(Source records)
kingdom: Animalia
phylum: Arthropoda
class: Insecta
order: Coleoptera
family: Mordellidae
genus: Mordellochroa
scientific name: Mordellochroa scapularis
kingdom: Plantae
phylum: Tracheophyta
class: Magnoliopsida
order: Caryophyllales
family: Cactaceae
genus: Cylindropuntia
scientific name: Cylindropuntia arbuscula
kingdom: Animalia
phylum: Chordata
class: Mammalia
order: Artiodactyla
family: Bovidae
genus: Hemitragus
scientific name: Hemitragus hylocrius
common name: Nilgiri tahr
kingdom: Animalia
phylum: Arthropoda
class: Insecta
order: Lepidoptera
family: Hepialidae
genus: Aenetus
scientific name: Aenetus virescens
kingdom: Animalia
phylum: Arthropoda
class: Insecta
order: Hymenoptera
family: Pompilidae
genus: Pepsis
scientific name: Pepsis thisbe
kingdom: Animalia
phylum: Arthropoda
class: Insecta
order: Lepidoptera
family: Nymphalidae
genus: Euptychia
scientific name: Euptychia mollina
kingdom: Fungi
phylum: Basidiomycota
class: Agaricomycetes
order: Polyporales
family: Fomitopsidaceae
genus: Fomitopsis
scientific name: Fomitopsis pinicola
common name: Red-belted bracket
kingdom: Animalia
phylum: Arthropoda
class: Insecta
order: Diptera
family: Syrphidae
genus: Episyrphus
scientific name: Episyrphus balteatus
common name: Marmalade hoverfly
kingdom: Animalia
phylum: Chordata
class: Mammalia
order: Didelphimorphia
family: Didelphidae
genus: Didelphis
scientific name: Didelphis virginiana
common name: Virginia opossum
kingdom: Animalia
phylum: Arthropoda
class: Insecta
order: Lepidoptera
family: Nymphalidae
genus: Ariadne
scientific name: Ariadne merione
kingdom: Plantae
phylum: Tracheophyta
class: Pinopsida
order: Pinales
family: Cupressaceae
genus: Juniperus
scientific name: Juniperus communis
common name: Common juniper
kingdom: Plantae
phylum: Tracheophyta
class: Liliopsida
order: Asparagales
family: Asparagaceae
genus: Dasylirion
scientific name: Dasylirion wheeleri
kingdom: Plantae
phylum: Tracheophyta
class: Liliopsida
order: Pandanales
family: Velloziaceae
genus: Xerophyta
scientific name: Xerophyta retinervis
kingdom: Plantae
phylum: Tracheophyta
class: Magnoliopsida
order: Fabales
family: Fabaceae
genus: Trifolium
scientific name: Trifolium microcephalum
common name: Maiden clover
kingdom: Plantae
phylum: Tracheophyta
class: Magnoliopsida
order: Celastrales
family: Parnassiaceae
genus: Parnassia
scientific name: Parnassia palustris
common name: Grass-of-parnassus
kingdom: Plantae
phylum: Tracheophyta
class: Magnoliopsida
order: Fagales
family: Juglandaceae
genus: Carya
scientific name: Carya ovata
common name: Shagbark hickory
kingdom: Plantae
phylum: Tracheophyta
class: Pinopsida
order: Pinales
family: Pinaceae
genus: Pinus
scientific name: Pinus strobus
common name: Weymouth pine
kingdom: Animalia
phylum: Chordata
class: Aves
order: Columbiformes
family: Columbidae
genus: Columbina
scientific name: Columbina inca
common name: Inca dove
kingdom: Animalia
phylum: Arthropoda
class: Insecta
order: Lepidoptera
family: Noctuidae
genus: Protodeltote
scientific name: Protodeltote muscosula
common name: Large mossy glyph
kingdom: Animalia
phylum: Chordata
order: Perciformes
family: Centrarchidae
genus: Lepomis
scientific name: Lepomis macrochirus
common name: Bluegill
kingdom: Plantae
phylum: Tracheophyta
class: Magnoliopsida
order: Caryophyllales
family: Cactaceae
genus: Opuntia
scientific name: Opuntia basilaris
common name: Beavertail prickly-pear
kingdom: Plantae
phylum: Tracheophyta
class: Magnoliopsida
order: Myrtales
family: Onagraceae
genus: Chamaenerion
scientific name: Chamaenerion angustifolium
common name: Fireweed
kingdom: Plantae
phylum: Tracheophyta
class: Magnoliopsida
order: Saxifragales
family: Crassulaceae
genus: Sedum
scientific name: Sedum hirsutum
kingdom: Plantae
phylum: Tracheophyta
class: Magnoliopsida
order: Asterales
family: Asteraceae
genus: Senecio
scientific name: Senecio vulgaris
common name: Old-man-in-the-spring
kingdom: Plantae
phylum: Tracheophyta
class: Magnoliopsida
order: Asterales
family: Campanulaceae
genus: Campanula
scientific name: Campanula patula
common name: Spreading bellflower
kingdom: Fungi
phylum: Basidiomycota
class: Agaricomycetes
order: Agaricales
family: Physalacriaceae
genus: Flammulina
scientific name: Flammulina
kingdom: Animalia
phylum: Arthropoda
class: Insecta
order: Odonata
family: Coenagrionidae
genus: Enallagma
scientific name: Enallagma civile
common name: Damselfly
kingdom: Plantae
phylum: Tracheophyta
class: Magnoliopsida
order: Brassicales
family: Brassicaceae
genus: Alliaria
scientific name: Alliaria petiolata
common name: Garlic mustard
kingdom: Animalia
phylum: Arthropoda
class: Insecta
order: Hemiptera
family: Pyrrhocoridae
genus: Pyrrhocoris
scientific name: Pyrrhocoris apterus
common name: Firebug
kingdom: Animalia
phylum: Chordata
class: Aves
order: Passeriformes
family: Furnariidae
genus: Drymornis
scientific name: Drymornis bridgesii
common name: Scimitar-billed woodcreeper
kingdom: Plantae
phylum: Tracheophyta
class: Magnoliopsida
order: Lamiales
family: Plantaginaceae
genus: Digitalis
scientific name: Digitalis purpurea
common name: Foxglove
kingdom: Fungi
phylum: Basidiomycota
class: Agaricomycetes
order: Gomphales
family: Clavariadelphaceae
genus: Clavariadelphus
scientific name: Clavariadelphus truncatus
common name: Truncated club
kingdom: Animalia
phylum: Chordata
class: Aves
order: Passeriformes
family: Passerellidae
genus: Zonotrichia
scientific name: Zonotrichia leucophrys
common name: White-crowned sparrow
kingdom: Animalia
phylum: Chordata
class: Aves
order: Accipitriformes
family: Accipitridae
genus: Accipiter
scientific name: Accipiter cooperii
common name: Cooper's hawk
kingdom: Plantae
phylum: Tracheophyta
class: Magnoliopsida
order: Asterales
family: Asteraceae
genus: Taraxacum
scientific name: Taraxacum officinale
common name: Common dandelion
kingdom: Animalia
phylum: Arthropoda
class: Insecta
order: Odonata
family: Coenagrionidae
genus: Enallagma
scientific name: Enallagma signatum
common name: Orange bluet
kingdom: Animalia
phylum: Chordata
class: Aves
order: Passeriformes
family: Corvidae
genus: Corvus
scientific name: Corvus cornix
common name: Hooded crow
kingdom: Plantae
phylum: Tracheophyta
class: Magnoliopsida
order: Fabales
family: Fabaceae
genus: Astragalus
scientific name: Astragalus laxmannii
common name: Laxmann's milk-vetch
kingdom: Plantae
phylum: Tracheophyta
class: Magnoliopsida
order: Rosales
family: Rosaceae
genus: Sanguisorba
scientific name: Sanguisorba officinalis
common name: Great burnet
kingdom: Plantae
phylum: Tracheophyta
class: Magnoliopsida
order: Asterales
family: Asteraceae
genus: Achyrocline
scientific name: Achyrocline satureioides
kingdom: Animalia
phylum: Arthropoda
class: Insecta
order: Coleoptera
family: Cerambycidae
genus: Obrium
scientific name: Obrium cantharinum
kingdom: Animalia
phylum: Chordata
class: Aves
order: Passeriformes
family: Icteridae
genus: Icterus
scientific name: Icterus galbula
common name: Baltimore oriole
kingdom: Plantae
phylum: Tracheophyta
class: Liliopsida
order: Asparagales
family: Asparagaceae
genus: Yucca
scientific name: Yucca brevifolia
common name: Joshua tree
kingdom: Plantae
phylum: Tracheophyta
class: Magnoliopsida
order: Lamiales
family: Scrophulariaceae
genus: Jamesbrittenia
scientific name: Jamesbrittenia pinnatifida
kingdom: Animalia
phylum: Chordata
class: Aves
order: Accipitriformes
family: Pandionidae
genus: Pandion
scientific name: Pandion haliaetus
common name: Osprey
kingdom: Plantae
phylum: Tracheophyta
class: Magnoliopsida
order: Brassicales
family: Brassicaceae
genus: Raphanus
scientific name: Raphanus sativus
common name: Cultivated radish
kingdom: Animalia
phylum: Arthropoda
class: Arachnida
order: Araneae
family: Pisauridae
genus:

## Written exercise
Output the records from the first line through the line containing "family: Syrphidae" as a two-column CSV with the headers field and value. Give one row per line, put each entry in a single quoted field, and replace any line breaks with spaces.

## Response
field,value
"kingdom:","Animalia"
"phylum:","Arthropoda"
"class:","Insecta"
"order:","Coleoptera"
"family:","Mordellidae"
"genus:","Mordellochroa"
"scientific name:","Mordellochroa scapularis"
"kingdom:","Plantae"
"phylum:","Tracheophyta"
"class:","Magnoliopsida"
"order:","Caryophyllales"
"family:","Cactaceae"
"genus:","Cylindropuntia"
"scientific name:","Cylindropuntia arbuscula"
"kingdom:","Animalia"
"phylum:","Chordata"
"class:","Mammalia"
"order:","Artiodactyla"
"family:","Bovidae"
"genus:","Hemitragus"
"scientific name:","Hemitragus hylocrius"
"common name:","Nilgiri tahr"
"kingdom:","Animalia"
"phylum:","Arthropoda"
"class:","Insecta"
"order:","Lepidoptera"
"family:","Hepialidae"
"genus:","Aenetus"
"scientific name:","Aenetus virescens"
"kingdom:","Animalia"
"phylum:","Arthropoda"
"class:","Insecta"
"order:","Hymenoptera"
"family:","Pompilidae"
"genus:","Pepsis"
"scientific name:","Pepsis thisbe"
"kingdom:","Animalia"
"phylum:","Arthropoda"
"class:","Insecta"
"order:","Lepidoptera"
"family:","Nymphalidae"
"genus:","Euptychia"
"scientific name:","Euptychia mollina"
"kingdom:","Fungi"
"phylum:","Basidiomycota"
"class:","Agaricomycetes"
"order:","Polyporales"
"family:","Fomitopsidaceae"
"genus:","Fomitopsis"
"scientific name:","Fomitopsis pinicola"
"common name:","Red-belted bracket"
"kingdom:","Animalia"
"phylum:","Arthropoda"
"class:","Insecta"
"order:","Diptera"
"family:","Syrphidae"